Magazine Humeur

Conflit malien, où se cache la vérité ?

Publié le 04 mars 2013 par Parolededemocrate
Ces derniers jours, on a été inondé de rumeurs plus ou moins farfelues relayées par tous les médias Français qui n'ont plus peur du ridicule en ce qui concerne la couverture ou plutôt la non couverture des évènements qui se déroulent au Mali.
C'est devenu tellement ubuesque que même l'armée française d'habitude plus que muette ne sait plus à quel organe de presse s'en remettre. Les Français ont laissé par politesse le président Tchadien parler le premier avant de mettre des guillemets à chacun de ses propos et les journalistes français ont appris collectivement et au pas militaire à parler au conditionnel.
Aujourd'hui pour avoir un semblant de vérité sur la situation malienne, je ne peux me fier au récital du dictateur tchadien Idrss Déby qui a besoin de justifier la mort des soldats tchadiens au nord Mali , ni au président François hollande à court de munitions et qui depuis le début de l'intervention française change de discours tous les jours, les médias français ne sont ni informés et ni ne cherchent à s'informer, ils ont adopté la plate attitude en intégrant le conditionnel à toutes leurs dépêches qu'ils sont obligés de publier la mort dans l'âme pour justifier les subventions publiques de l'Etat Français, il ne reste plus que les dépêches des djihadistes reçues par une agence mauritanienne aux faibles moyens mais aux informations qui me semblent plus cohérentes et la dernière dépêche, la voici :
http://maliactu.net/un-jihadiste-daqmi-confirme-la-mort-dabou-zeid-dement-celle-de-belmokhtar-3/

Un jihadiste d’Al-Qaïda au Maghreb islamique (Aqmi) a confirmé lundi la mort au Mali d’un des chefs de ce groupe islamiste armé, Abou Zeid, mais démenti celle d’un autre dirigeant islamiste, Mokhtar Belmokhtar, selon l’agence mauritanienne d’informations en ligne, Sahara Médias.

Abou Zeid a été tué « par un bombardement aérien français dans les montagnes » des Ifoghas (nord-est du Mali) « et non par les Tchadiens » qui se trouvaient « à plus de 80 kilomètres » au moment du bombardement, affirme, sous couvert d’anonymat, ce membre d’Aqmi qui a l’habitude d’écrire pour des sites jihadistes, selon Sahara Médias. Il dément en revanche la mort de Mokhtar Belmokhtar, « pour la simple raison qu’il se trouve dans la région de Gao (nord du Mali, mais plus au sud du massif des Ifoghas) où il mène les combats contre l’ennemi ». « Il est bien vivant, il n’a pas été tué par les Tchadiens », dit le jihadiste cité par Sahara Médias. Il affirme que Mokhtar Belmokhtar, alias « le Borgne », va publier « une déclaration dans un proche avenir pour démentir les allégations mensongères du président tchadien (Idriss Déby Itno) renégat ». La mort au Mali d’Abou Zeid, annoncée par le président tchadien, est « probable » mais la France n’a pas de « certitude » faute d’avoir récupéré le corps, a de son côté déclaré lundi le chef d’état-major des armées françaises, l’amiral Edouard Guillaud.

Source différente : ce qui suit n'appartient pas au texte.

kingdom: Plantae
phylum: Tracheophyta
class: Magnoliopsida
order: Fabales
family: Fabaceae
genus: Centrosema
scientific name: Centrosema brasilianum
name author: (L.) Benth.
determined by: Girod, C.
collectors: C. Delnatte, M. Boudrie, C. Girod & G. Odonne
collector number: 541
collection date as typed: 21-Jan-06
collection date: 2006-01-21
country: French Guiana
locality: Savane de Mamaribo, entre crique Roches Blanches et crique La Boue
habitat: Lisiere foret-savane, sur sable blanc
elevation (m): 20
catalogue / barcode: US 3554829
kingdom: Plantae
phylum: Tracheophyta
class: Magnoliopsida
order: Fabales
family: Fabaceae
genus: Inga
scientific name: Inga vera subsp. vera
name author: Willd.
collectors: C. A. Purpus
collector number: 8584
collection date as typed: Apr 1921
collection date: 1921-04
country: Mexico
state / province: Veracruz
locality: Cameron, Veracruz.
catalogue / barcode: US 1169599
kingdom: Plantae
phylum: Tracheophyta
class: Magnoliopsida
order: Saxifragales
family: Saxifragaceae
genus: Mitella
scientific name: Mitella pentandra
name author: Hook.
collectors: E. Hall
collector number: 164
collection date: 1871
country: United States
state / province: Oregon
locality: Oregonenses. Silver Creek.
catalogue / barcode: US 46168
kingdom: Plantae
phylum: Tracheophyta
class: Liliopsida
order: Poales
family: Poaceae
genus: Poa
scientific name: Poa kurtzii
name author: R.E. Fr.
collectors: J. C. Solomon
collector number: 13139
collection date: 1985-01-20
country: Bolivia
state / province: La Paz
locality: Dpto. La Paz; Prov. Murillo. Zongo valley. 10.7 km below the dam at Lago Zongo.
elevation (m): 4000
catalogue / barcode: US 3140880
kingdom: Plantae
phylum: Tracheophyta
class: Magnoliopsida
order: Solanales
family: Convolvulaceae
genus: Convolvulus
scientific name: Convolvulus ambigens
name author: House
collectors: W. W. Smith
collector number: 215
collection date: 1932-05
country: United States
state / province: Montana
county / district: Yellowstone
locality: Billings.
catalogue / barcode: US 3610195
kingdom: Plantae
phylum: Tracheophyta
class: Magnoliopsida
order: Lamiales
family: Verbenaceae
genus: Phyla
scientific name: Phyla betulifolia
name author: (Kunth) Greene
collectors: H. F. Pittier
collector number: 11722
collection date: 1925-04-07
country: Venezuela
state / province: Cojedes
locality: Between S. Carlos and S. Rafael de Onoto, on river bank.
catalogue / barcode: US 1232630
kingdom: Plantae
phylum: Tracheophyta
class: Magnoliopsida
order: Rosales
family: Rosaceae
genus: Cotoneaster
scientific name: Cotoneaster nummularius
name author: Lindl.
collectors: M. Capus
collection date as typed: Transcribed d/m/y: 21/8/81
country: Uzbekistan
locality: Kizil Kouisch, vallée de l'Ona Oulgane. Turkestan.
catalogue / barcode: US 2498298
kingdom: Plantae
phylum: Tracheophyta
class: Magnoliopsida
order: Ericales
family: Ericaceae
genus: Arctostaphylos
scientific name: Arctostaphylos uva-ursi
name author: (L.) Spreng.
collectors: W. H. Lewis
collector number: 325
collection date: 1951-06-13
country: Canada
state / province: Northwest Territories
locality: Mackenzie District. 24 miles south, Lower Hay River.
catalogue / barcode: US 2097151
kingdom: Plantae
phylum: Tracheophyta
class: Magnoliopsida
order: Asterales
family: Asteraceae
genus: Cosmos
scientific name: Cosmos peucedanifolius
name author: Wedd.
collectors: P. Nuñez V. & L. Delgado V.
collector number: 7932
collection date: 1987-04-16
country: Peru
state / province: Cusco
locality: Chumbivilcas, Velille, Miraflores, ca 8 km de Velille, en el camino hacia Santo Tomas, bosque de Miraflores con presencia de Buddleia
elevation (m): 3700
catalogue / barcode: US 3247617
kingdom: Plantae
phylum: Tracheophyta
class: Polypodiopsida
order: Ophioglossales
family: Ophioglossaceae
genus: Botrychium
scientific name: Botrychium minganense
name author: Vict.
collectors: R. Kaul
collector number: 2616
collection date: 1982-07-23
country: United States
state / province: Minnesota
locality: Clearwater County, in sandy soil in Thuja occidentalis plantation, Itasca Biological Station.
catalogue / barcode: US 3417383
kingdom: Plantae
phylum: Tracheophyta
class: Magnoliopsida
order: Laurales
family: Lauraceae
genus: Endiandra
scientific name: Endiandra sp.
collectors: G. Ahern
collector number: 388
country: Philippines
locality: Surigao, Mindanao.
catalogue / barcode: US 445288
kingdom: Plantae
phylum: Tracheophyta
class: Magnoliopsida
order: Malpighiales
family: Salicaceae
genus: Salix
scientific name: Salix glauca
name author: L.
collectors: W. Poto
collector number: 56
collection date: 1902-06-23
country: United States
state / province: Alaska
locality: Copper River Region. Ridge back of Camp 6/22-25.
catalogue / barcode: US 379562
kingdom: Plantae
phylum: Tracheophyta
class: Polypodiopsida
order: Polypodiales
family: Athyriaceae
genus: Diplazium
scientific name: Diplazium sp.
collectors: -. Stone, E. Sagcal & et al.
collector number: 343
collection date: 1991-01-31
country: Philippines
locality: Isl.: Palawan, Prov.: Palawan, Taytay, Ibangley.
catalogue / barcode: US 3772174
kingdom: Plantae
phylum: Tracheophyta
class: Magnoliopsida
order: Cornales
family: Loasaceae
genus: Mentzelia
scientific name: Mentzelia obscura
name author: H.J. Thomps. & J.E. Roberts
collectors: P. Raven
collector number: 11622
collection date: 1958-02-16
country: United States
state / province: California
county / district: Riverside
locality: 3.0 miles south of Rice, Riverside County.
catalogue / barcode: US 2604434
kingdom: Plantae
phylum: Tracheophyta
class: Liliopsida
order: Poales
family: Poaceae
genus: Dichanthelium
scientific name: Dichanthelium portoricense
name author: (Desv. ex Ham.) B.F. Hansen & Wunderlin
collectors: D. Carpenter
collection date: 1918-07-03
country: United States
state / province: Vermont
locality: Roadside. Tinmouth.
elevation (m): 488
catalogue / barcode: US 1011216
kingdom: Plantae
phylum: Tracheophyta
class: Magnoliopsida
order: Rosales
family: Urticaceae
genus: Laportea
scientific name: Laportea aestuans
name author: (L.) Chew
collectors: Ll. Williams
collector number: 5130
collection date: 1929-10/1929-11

La mort de Mokhtar Belmokhtar avait également été officiellement annoncée par l’armée tchadienne.

Abou Zeid et Mokhtar Belmokhtar, issus des groupes islamistes qui ont terrorisé l’Algérie dans les années 1990, ont été ensuite à la tête de leurs katibas (unités combattantes) respectives les maîtres d’oeuvre d’Aqmi au Mali, où ils se sont implantés, au Niger et en Mauritanie. Belmokhtar a quitté Aqmi fin 2012, pour créer son propre groupe, « Les signataires par le sang », dont la première action d’envergure a été une prise d’otages massive et sanguinaire en janvier sur un site gazier du sud de l’Algérie, In Aménas.